Please copy the entries below, from the line containing "beheerder van de" up to and including the line containing "door ons verwerkt?", reproducing each line character for character.
##### Data for the task
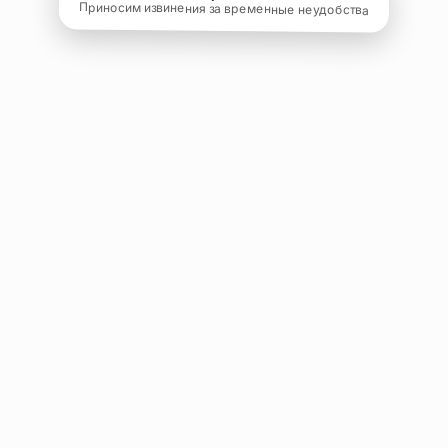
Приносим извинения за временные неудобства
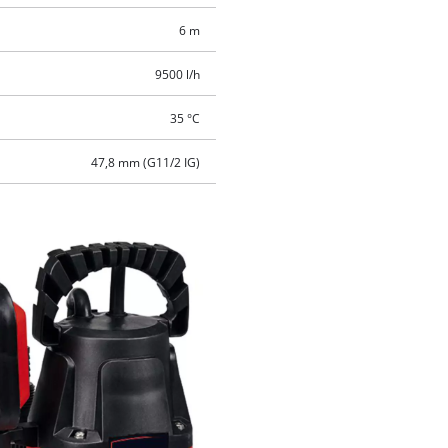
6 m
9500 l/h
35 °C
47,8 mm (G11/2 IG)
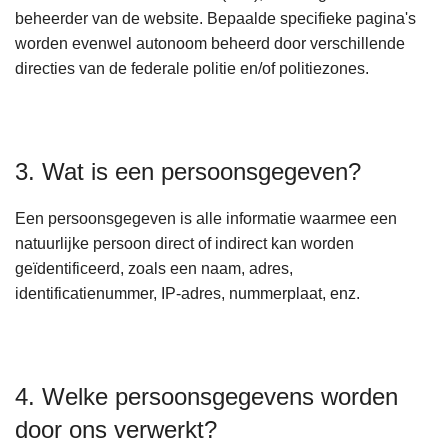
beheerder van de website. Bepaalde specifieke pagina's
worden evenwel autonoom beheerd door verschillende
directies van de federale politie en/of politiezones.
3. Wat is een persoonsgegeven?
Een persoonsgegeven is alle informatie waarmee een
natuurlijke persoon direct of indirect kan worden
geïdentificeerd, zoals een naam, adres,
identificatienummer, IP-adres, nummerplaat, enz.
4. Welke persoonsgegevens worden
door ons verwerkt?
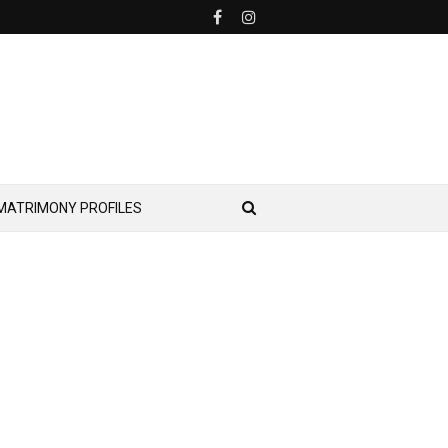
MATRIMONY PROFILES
##########
##### Data for the task
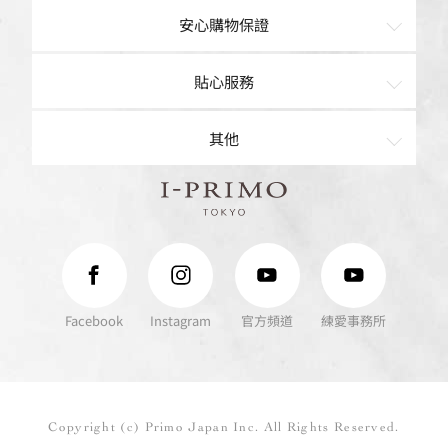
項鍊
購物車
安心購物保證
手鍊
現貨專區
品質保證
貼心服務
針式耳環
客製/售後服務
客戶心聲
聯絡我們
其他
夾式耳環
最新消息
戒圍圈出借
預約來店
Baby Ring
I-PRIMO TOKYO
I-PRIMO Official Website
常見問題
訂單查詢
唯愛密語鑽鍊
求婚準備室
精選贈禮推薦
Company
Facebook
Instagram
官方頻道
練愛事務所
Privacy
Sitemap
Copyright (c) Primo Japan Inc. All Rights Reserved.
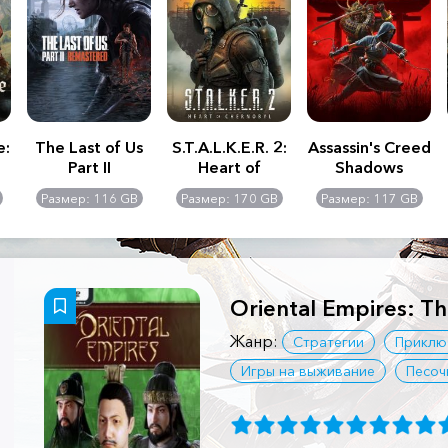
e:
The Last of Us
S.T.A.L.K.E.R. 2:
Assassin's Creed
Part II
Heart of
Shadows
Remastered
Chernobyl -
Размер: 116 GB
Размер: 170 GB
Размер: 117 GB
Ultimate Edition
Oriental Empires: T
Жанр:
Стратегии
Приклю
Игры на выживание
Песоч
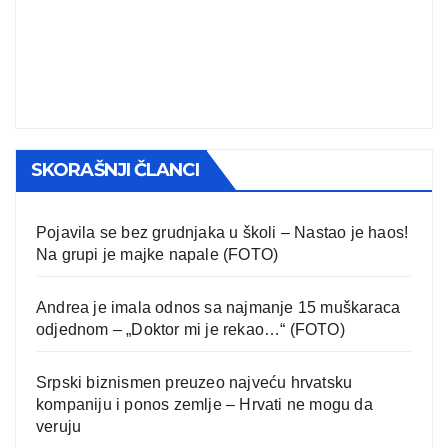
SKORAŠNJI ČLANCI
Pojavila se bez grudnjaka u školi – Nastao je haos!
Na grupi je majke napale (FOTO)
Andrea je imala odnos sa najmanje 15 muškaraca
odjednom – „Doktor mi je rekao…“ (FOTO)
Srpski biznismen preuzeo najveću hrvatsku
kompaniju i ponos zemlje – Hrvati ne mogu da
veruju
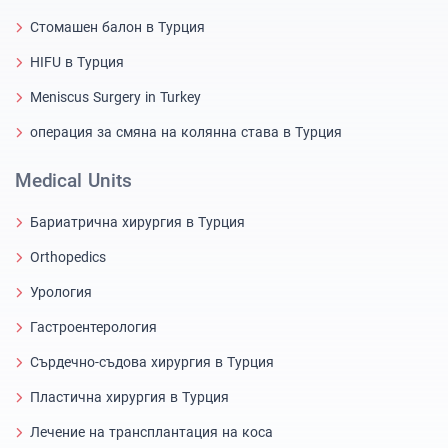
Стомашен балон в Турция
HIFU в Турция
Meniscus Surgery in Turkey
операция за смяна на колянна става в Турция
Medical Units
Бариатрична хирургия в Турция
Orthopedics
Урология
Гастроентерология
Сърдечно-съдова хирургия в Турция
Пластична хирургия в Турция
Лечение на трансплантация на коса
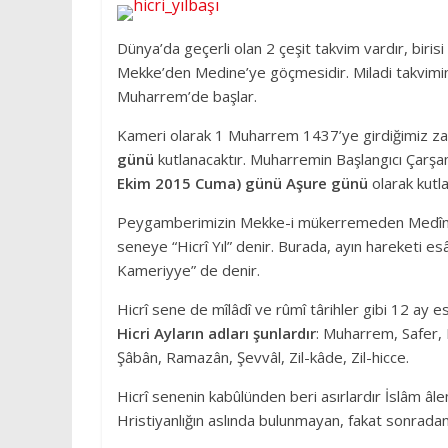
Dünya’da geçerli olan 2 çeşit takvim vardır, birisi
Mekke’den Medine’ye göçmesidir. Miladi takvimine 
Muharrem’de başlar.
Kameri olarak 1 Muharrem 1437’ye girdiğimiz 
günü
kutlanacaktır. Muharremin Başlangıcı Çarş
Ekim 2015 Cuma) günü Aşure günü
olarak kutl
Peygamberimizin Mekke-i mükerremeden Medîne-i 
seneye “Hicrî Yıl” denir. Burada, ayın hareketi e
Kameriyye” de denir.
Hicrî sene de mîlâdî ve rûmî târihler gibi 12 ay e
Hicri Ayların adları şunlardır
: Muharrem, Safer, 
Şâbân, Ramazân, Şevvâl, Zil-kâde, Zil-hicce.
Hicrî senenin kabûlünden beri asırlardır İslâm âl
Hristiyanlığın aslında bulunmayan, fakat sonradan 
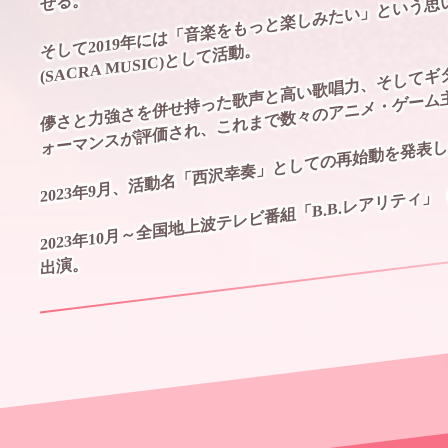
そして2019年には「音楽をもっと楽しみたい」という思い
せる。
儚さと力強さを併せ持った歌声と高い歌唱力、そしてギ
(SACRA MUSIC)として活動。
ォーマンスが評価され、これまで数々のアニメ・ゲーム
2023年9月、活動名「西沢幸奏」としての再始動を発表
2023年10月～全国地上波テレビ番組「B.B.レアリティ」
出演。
##########
Your solution:
beheerder van de website. Bepaalde specifieke pagina's
worden evenwel autonoom beheerd door verschillende
directies van de federale politie en/of politiezones.
3. Wat is een persoonsgegeven?
Een persoonsgegeven is alle informatie waarmee een
natuurlijke persoon direct of indirect kan worden
geïdentificeerd, zoals een naam, adres,
identificatienummer, IP-adres, nummerplaat, enz.
4. Welke persoonsgegevens worden
door ons verwerkt?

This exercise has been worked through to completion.